_Problem statement_
Reproduce the data between the lines holding "name author: L." and "habitat: Old burn area", inclusive, substituting "collected by" for "collectors" and leaving everything else unchanged.

[The records start]

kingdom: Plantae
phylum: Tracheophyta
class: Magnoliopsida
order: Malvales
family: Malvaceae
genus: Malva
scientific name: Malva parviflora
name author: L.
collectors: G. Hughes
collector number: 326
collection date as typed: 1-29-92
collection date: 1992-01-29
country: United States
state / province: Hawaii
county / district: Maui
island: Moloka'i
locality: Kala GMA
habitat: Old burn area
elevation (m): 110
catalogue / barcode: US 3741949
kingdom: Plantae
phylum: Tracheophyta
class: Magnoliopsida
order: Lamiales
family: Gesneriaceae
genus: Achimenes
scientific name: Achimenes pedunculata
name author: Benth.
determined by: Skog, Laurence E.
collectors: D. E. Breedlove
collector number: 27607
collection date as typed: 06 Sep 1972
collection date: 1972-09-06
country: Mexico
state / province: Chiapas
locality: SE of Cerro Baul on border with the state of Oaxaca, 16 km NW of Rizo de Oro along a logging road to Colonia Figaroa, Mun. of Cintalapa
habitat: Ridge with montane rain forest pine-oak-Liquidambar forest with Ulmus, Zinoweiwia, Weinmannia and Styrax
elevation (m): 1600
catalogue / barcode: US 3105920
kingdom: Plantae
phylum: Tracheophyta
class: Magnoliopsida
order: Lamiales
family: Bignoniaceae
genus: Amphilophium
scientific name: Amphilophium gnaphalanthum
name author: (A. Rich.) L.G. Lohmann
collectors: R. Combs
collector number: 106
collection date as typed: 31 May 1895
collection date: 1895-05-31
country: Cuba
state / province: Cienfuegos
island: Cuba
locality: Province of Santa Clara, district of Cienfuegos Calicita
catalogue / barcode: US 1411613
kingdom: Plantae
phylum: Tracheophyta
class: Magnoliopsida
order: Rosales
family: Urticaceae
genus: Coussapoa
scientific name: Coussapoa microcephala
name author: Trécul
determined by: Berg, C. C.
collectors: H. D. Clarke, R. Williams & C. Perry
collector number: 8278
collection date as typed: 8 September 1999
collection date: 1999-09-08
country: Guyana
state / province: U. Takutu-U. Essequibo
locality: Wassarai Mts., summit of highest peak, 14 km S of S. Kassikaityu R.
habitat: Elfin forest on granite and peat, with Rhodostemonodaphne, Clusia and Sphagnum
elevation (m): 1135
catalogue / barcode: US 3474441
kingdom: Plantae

[The records end]

_The completed task_
name author: L.
collected by: G. Hughes
collector number: 326
collection date as typed: 1-29-92
collection date: 1992-01-29
country: United States
state / province: Hawaii
county / district: Maui
island: Moloka'i
locality: Kala GMA
habitat: Old burn area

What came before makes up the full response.